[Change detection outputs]
————

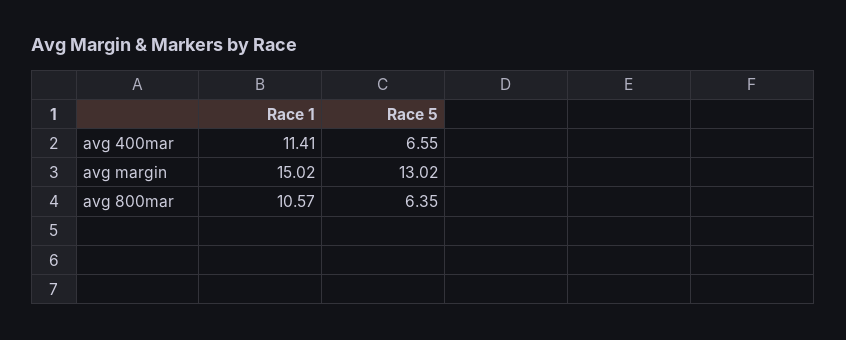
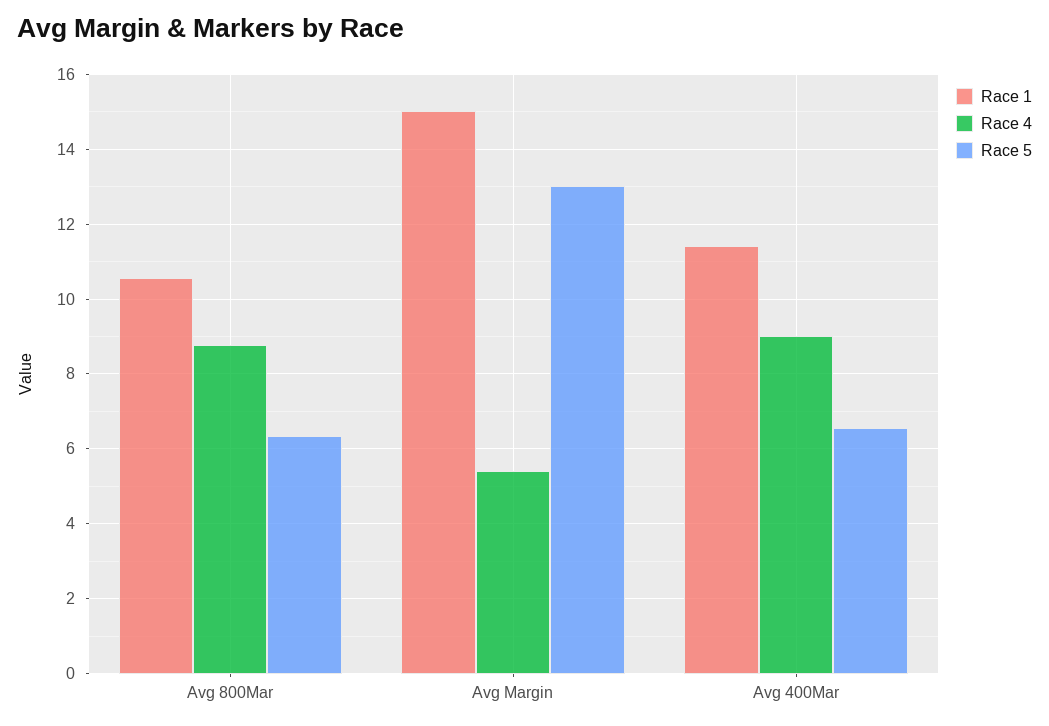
Race 4, avg 800mar: none -> 8.8
Race 4, avg margin: none -> 5.4
Race 4, avg 400mar: none -> 9

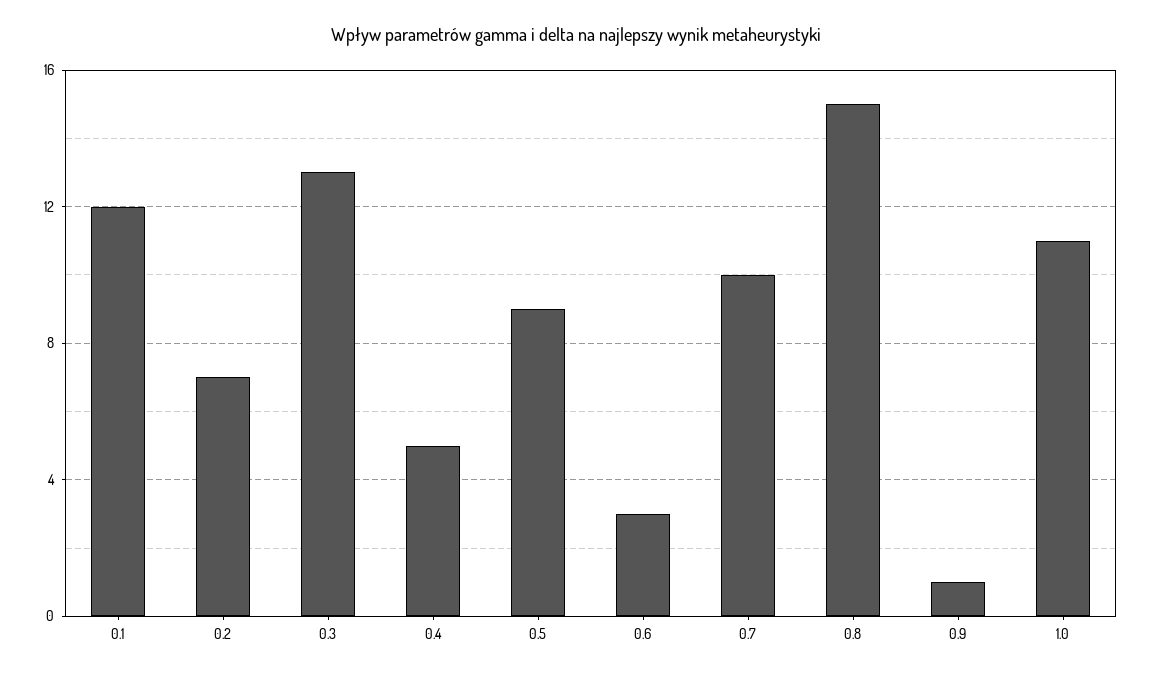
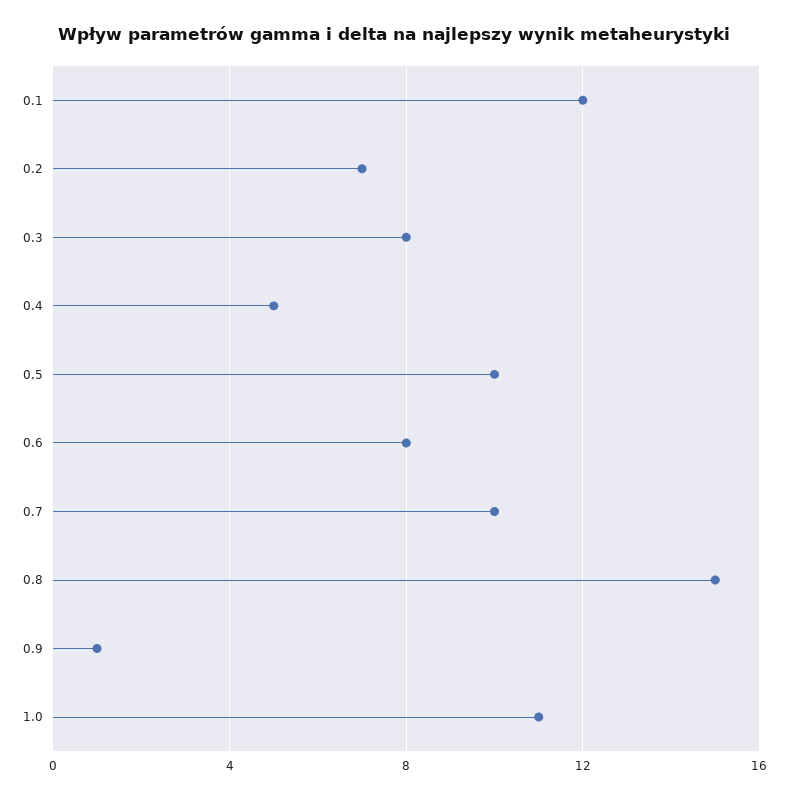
0.3: 13 -> 8
0.5: 9 -> 10
0.6: 3 -> 8

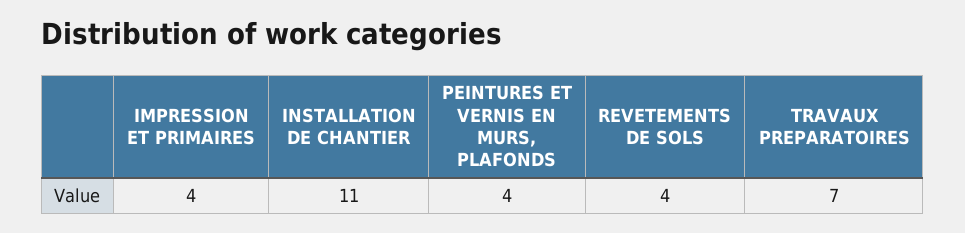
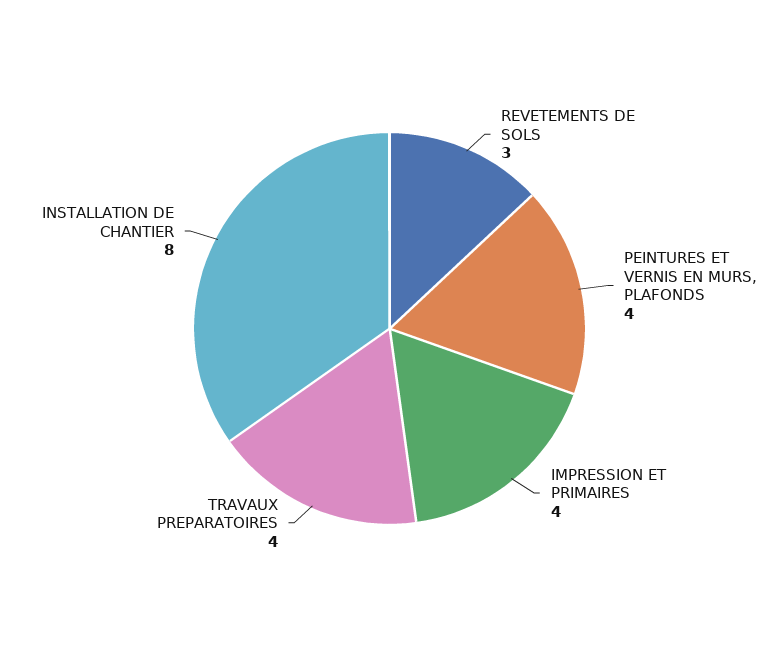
INSTALLATION DE CHANTIER: 11 -> 8
REVETEMENTS DE SOLS: 4 -> 3
TRAVAUX PREPARATOIRES: 7 -> 4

————

Your objective: When a line in the data holds the word "Race", show that line.

Solution to the exercise:
Race 4, avg 800mar: none -> 8.8
Race 4, avg margin: none -> 5.4
Race 4, avg 400mar: none -> 9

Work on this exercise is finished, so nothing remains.